→ Instructions to follow: Look through the listing for the string "position" and copy out every line that holds it.

→ Data shown:
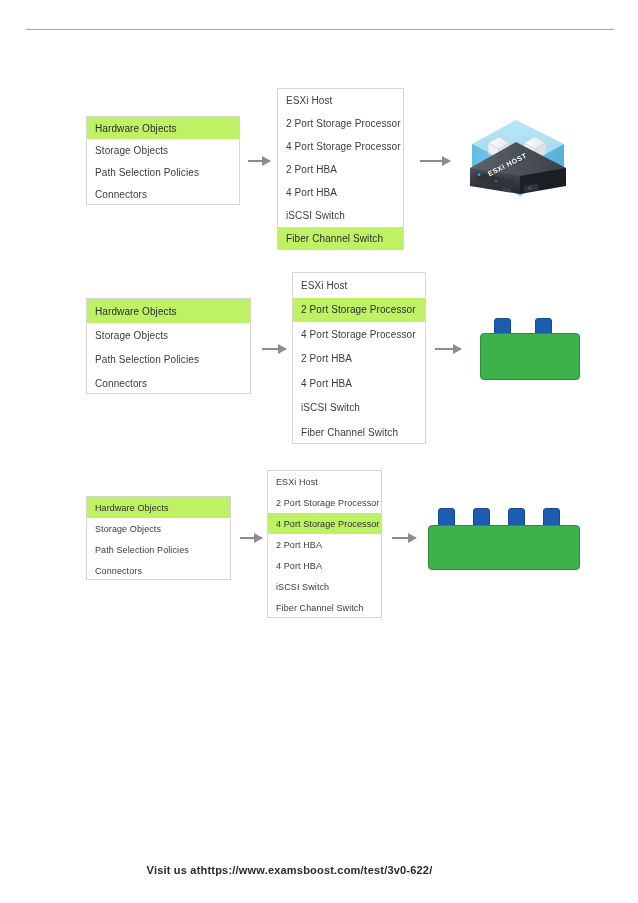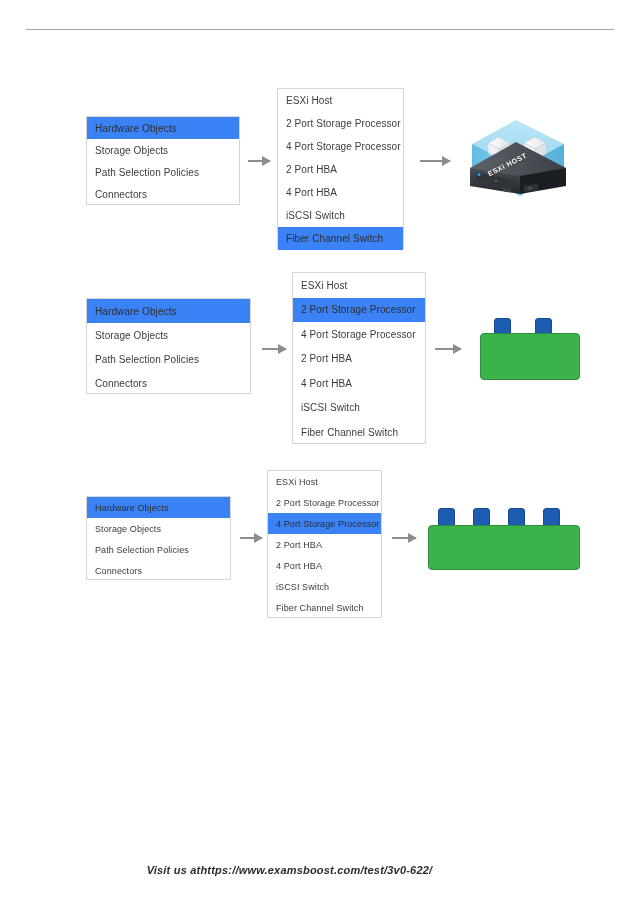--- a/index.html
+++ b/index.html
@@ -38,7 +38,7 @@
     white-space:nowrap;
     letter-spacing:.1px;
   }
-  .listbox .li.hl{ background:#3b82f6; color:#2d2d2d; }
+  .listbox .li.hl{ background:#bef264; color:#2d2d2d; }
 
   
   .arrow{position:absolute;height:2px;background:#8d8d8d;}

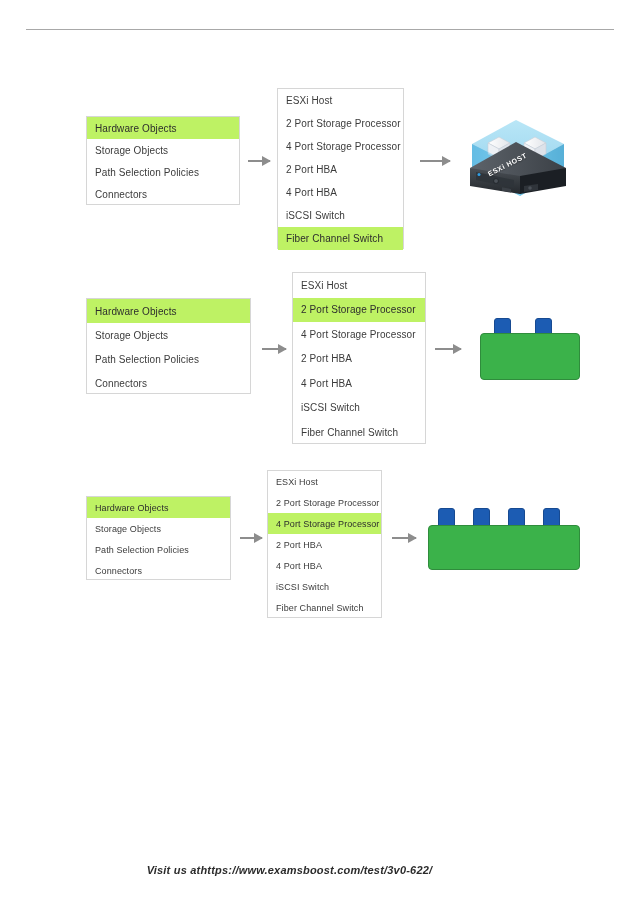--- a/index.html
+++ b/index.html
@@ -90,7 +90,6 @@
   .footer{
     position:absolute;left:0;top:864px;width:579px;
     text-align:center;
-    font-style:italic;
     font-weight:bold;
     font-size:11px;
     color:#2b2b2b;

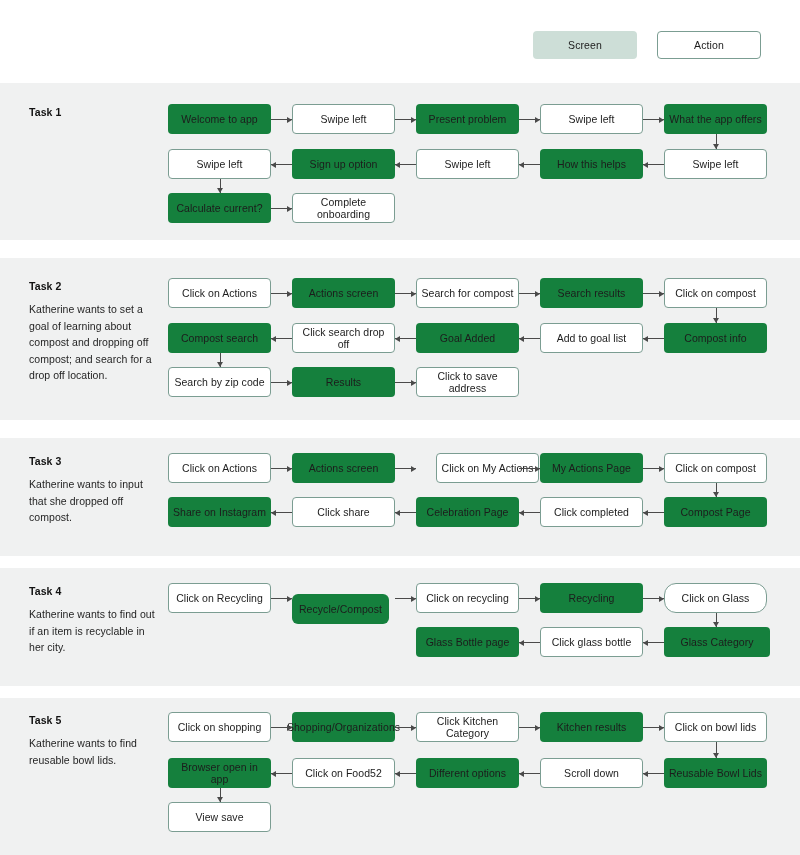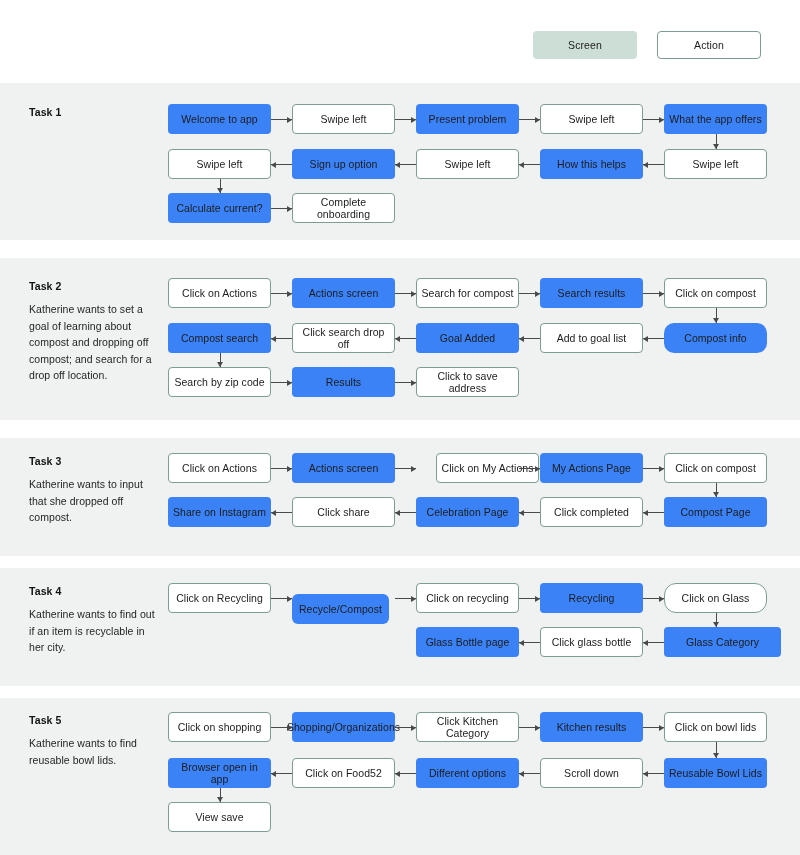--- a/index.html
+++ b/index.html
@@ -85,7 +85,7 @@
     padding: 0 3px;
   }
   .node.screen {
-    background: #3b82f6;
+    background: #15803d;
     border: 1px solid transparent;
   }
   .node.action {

→ Response to the exercise:
   .arrow{position:absolute;height:2px;background:#8d8d8d;}
     position:absolute;left:0;top:864px;width:579px;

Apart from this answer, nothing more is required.